7. Discussion de ce cas deux ans après68

Réponse à une intervention 1923

M. MIGNARD. – L’Érotomanie peut évoluer et peut guérir. Un malade interné par le Dr de C., présenté par lui-même, érotomane de son ex femme, a guéri de son érotomanie dans mon Service ; il a renoncé au double désir de reprendre sa femme et de se venger ; en même temps, il devenait un revendicateur, et dirigeait sa rancune précisément contre le Dr de C. Mais ce délire même a disparu. J’ignore où est maintenant ce malade.

M. DE CLÉRAMBAULT. – Le malade en question n’est actuellement guéri ni de ses idées érotomaniaques, ni de ses idées revendicatrices.

Trois de nos Maîtres l’ont expertisé, savoir MM. Briand, Sérieux et Vallon ; ils l’ont déclaré délirant, extrêmement réticent, et dangereux.

Dans mon Certificat aux fins d’internement, prévoyant qu’il y avait des chances pour que ce malade fût méconnu, j’avais eu soin de formuler : « Malade dissimulé, tenace, énergique et agressif ; très dangereux. » Je ne pensais pas alors que je serais moi-même un jour visé par ce malade ; mais je l’ai déclaré dès lors, aux assistants de ma visite, comme un des vingt ou trente délirants les plus implacables que j’aie vus. Quand je l’ai interné, il délirait depuis 3 ans ; dans l’Asile sa Psychose s’est maintenue en plateau, à peu de chose près, pendant quinze mois ; il serait invraisemblable qu’elle ait pu prendre fin en moins d’un semestre. Je passe sur bien d’autres données. Ce cas ne peut servir que ma thèse.
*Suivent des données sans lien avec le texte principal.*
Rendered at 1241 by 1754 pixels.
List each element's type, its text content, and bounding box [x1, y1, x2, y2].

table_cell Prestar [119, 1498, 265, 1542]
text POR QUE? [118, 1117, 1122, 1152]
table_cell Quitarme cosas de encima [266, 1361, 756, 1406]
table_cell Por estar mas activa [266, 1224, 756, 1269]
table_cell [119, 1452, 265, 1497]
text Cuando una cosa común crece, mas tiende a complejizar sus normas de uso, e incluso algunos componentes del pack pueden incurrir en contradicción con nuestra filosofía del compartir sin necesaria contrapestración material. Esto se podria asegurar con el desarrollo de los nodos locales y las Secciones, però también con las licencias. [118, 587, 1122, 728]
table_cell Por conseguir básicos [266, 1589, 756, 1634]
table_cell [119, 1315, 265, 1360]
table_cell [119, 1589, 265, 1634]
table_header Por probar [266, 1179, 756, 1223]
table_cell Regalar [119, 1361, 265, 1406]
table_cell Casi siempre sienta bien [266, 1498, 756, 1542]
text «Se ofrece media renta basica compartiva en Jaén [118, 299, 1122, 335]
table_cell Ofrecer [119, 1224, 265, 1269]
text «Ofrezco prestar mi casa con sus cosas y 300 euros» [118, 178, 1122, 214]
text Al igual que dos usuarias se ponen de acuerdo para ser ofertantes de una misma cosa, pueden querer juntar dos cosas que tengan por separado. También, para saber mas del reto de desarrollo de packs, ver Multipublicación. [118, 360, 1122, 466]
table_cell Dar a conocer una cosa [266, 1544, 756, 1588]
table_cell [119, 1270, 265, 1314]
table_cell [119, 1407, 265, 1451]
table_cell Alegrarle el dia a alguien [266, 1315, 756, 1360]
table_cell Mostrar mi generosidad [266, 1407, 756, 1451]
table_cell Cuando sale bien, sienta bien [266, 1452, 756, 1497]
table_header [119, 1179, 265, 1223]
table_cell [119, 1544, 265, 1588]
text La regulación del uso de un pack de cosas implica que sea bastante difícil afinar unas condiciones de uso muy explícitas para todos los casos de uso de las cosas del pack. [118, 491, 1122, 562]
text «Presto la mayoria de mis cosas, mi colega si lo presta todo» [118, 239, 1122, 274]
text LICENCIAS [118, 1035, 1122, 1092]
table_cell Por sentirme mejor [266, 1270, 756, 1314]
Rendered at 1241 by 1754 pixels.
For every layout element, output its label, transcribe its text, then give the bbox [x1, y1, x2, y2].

Le fait de concevoir des idées nouvelles, ou même un sentiment nouveau, ne prouve ici qu’une Extension Polarisée. Cette extension a eu lieu sous l’influence moins du syndrome que du terrain, et ce terrain est, en l’espèce, non un terrain évolutif, non une psychose, mais le caractère même du Sujet. Ce Sujet est paranoïaque profondément ; son érotomanie n’a pas pu modifier son caractère, ni surtout le rendre indifférent aux événements qui heurtent précisément son orgueil et sa passion. Sa haine contre l’auteur de son internement ne diminue aucunement sa haine contre son ex-femme ; l’une sort de l’autre ; le médecin est jugé un complice de la femme, comme jadis et encore maintenant les beaux-parents. Les beaux-parents, que mon confrère n’a pas entendus, m’ont fort bien défini le malade comme se forgeant continuellement de nouvelles haines, sans en abandonner aucune (sic). Grâce à ce fonds paranoïaque, il y a ceci de particulier chez l’Érotomane en question, que sa Quérulence ne mérite pas l’appellation de Fausse Quérulence, applicable au Dépit Érotomaniaque en général.

Le cas en cause pose ces deux questions : dans quelle mesure les Syndromes Passionnels semblent-ils s’appeler ? Dans quelle mesure se tolèrent-ils réciproquement ? Leur solidarité réside dans un fonds émotif commun, ou mieux dans la coexistence de leurs germes dans le caractère, sous forme des émotivités correspondantes. La présence simultanée de deux Syndromes Passionnels mériterait spécialement le nom d’association, car il y aurait entre eux origine commune et simple juxtaposition tandis qu’un Syndrome Passionnel concomitant à une Psychose plus étendue a vraiment celle-ci comme support ; la psychose prépare la voie au Syndrome (même quand ce dernier est prodromique), elle en altère l’évolution et elle décide de sa durée ; l’un des deux, par rapport à l’autre, est exactement parasite. Dans le cas où le Syndrome apparaît très longtemps avant la Psychose, il est parasite des racines de cette psychose et pour cette raison la précède à la lumière.

M. TRENEL. – J’ai été à même d’examiner tout récemment le Sujet dont on vient de parler. Je le regarde comme délirant et réticent.